Back on the ward, nurses and auxilliaries kept popping in to say their goodbyes. Eventually, my Rheumatologist came to see me and the whole situation suddenly felt too much. Here I was, feeling worse than I had been, unable to do much for myself or to use the crutches to get around and yet being sent home all of a sudden; moreover, I was being told different things by different people about whether I was ready to be home or not. And so I got a bit emotional. I don’t really remember what bothered me the most, I think that was probably the issue – I didn’t know what I felt myself anymore – just bewildered.
My Rheumy explained that I wasn’t actually admitted under his care (as I had come via A&E), but the care of the doctor who had visited me earlier, and it was this doctor’s decision to discharge me.
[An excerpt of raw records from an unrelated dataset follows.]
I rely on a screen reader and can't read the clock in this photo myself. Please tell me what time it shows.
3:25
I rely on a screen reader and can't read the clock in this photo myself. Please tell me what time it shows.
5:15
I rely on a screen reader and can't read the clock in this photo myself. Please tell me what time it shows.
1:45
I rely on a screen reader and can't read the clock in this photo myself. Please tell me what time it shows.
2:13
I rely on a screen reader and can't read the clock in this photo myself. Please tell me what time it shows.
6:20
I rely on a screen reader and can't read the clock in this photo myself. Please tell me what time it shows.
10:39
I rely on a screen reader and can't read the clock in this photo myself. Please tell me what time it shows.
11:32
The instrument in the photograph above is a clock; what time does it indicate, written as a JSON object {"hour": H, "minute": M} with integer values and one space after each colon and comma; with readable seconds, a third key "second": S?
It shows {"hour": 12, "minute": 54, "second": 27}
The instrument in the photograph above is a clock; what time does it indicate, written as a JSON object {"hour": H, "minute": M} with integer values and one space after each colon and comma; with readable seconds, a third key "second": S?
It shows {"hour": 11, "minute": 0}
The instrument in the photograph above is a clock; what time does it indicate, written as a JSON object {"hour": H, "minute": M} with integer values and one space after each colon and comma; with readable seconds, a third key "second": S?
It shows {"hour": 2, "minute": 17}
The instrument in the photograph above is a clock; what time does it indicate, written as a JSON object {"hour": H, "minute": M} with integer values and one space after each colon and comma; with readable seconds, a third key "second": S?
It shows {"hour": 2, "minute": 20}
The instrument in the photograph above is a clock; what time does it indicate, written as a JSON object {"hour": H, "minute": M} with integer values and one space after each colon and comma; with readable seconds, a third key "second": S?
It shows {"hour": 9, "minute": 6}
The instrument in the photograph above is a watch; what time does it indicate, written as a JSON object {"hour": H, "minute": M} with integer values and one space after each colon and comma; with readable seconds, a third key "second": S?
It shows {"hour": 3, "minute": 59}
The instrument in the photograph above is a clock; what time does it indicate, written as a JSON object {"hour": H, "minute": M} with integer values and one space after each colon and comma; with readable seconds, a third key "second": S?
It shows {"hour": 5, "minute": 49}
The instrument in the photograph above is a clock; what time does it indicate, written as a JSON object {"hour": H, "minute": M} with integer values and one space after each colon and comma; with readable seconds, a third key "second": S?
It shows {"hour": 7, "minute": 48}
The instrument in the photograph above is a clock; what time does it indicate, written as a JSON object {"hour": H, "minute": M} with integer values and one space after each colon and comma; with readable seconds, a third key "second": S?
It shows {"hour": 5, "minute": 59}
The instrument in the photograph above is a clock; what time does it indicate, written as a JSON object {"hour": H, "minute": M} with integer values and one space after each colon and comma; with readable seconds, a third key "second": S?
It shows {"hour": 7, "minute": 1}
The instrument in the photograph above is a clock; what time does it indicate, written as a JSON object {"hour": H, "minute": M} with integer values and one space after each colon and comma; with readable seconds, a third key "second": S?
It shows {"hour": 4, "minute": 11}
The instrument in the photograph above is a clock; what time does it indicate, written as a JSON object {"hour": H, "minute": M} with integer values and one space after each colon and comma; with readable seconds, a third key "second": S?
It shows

He also explained that now they’d done the procedure, there was little else they could do for me in hospital, but that he was happy to request I stay until Monday if I felt I needed it in order to cope better. But who asks to stay in hospital? If they thought I was well enough to go home, I wanted to go home! Aslong as I had the support they had promised in place. He took a look at my joints before he left for the weekend. There was nothing he could do about the shoulders, since they had only been injected the previous week, but he agreed that we should inject the left elbow. This elbow has troubled me for some time now, swells painfully and locks at an angle, but doesn’t respond very well to cortisone injections; however, it was worth a shot (excuse the pun) if it gave me a better chance with the crutches.
In the end, they weren’t able to provide me with the equipment I needed for home that night and so I had to wait for it the next day. It somehow made staying there harder than it had been, but at least I knew I would be home soon and it gave me a little bit of extra time to practice using the crutches.
I was right to be worried though. Even then, I didn’t realise quite how hard a transition it would be to go home, but we would do it and manage.